こりゃ、頼るしかないということで、電話をお借りしてJAFに電話を入れることにした。
事情を説明し、お家にお邪魔すると、ナチュラルライフを楽しむための生活情報誌、「天然生活」とか「サライ」や「暮らしの手帖」だっけ?
そのあたりに載ってそうな雰囲気のお家の中だ。
ご主人は奥のキッチンに居らした奥さんに事情を説明されて、どうぞと通された。
私は、お借りした電話でJAFに問い合わせ、ここまで30分かかる旨を奥さんに伝えた。

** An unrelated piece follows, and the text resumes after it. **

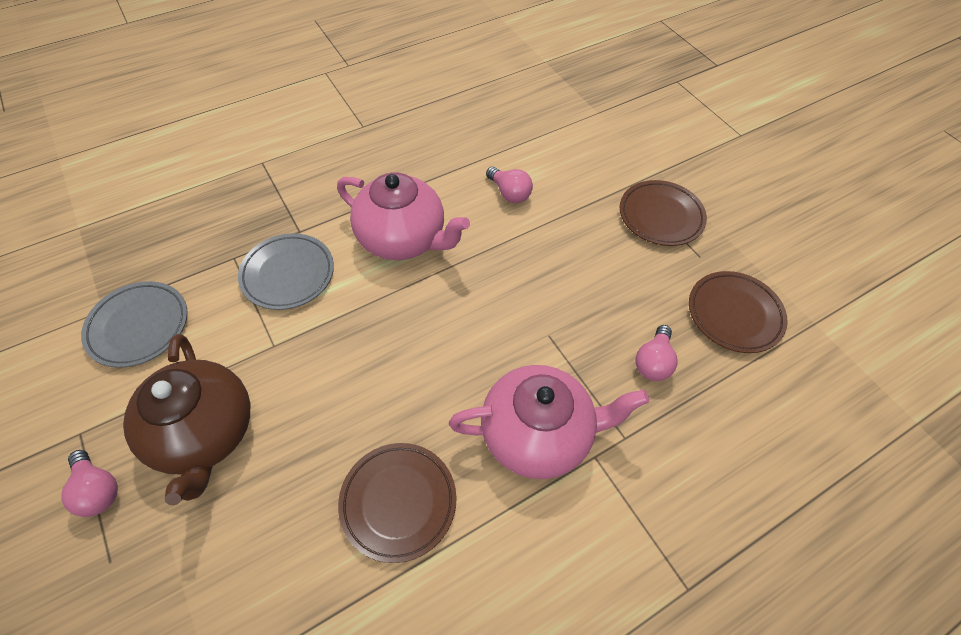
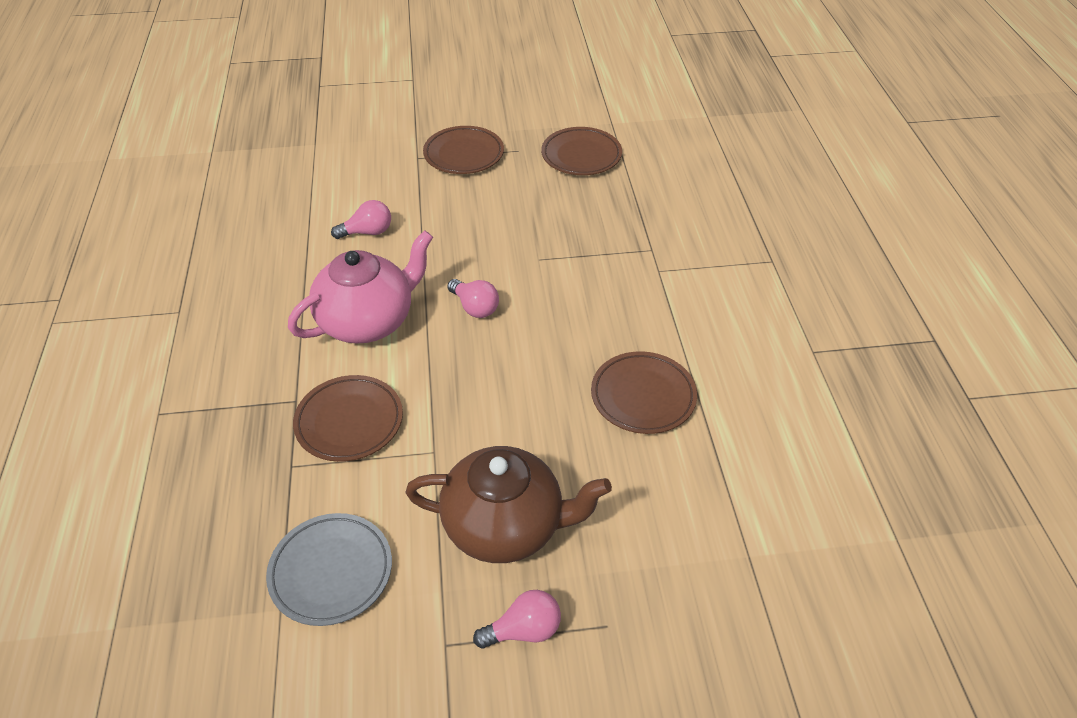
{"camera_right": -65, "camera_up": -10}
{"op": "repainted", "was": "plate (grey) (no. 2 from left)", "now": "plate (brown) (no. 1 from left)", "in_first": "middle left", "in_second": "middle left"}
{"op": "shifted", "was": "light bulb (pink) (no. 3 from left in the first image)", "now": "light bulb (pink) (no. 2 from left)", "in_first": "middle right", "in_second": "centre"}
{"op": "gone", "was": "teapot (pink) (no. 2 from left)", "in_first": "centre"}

「このお家、いいですね、お洒落な雰囲気で好きです、」
って言ったら「中古で買ったのよ、もう住み始めて、40年・・経つかしら」
そこから自分も中古物件を手に入れたばかりで畑を借りてこれから始めるところだと、始まり
奥さんは健康オタクで【食】にこだわってると言い、玄米をお豆と一緒に食べてると言う。
「よかったら食べてみる?」
とお茶碗によそってくれた。
「何時も70g計って食べてるの」
70gって手のひらをすぼめて、ちょうど収まるくらいの量。
「これで足りるんですか?」
「おかず、いっぱい食べるから大丈夫よ」
んっ!おいしい!
お赤飯に近い色をしてるのは小豆がはいってるから。
もっちりしてて美味しい。
何とも充実した70gだ。
お茶もおいしくて、ちゃっかりおかわりまで頂いてしまった。
私は47年生まれだが、息子さんは49年生まれだそうで親世代。
もうすっかり、話が弾んだ。
JAFの待ち時間30分も、あっという間に。
窓からJAFのトラックが見え
「すみません、あまえてしまって」
「いいのよ、これもご縁だから」
って、お礼を言って、お宅をあとにした。
それから、JAFのお兄さんに車を開けてもらったのだが、キーロックだろうと思い込んでいたが、鍵は無かった。
もう、何度も探したつもりだったが、また改めて畑をみてみると。
後日、表に奥さんが出ていたので、改めてお礼を申し上げた。
あの玄米豆ごはん、また教えてもらいたいなぁ。